Jacques Barraud was born in 1958 in Cholet in the west of France. He joined Michelin in 1979 and worked as an engineer, trainer and project leader before he passed away in 2016. When Poulbot started working at Michelin in 1996, he accompanied her through training. The two worked together on their self-regenerating tyre tread design for four years and frequently went out jogging together in Clermont-Ferrand, where Michelin's Innovation Centre is located.
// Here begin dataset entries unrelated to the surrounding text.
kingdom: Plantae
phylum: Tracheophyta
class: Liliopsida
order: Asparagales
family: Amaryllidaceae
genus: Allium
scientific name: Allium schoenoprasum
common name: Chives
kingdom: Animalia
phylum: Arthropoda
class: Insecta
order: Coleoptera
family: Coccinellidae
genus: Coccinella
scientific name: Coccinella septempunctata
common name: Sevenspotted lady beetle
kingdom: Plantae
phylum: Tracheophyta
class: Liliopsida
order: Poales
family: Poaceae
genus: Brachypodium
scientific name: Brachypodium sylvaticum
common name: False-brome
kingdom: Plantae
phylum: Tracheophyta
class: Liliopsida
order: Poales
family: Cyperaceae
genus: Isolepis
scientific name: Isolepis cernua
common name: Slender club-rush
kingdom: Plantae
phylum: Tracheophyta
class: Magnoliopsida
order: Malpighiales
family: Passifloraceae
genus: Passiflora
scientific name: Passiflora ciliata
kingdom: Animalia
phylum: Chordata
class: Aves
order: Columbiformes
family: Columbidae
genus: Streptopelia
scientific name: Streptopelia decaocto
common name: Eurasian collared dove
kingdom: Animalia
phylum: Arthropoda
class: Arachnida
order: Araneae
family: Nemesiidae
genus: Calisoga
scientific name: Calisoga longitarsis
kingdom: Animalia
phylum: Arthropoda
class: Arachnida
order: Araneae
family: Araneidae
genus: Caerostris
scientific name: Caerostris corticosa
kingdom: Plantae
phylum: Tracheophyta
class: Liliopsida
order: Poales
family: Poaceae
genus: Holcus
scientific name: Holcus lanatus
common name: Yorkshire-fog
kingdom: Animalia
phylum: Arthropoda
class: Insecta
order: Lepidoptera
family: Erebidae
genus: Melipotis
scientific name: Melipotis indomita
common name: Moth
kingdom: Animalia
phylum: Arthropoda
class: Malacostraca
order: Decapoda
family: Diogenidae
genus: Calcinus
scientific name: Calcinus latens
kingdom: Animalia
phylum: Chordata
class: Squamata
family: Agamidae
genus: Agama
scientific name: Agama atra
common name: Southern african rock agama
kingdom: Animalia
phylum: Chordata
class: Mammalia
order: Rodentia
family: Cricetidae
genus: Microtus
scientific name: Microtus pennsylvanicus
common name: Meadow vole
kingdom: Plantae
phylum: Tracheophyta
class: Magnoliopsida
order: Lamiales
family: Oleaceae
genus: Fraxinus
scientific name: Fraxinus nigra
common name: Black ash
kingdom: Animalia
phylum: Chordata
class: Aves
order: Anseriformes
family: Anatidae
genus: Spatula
Download our app "Innovation TV" to your smart TV and watch video portraits of all finalists on your TV screen.
View the patent: EP2379352
A growing number of inventions rely on complex mathematics. Key examples from previous editions of the European Inventor Award include the multinational team who designed the complex signal modulation techniques that enable the next-generation satellite navigation system "Galileo". Their work won them the Award in the category "Research" last year. Other Award finalists and winners whose inventions rely on serious number crunching include Joan Daemen and Pierre-Yvan Liardet's cryptographic techniques that help keep bank cards safe (2016 finalist in the "Industry" category) and Carles Puente's fractal-base antennae that helps make the mobile internet possible (2014 finalist in the "SMEs" category).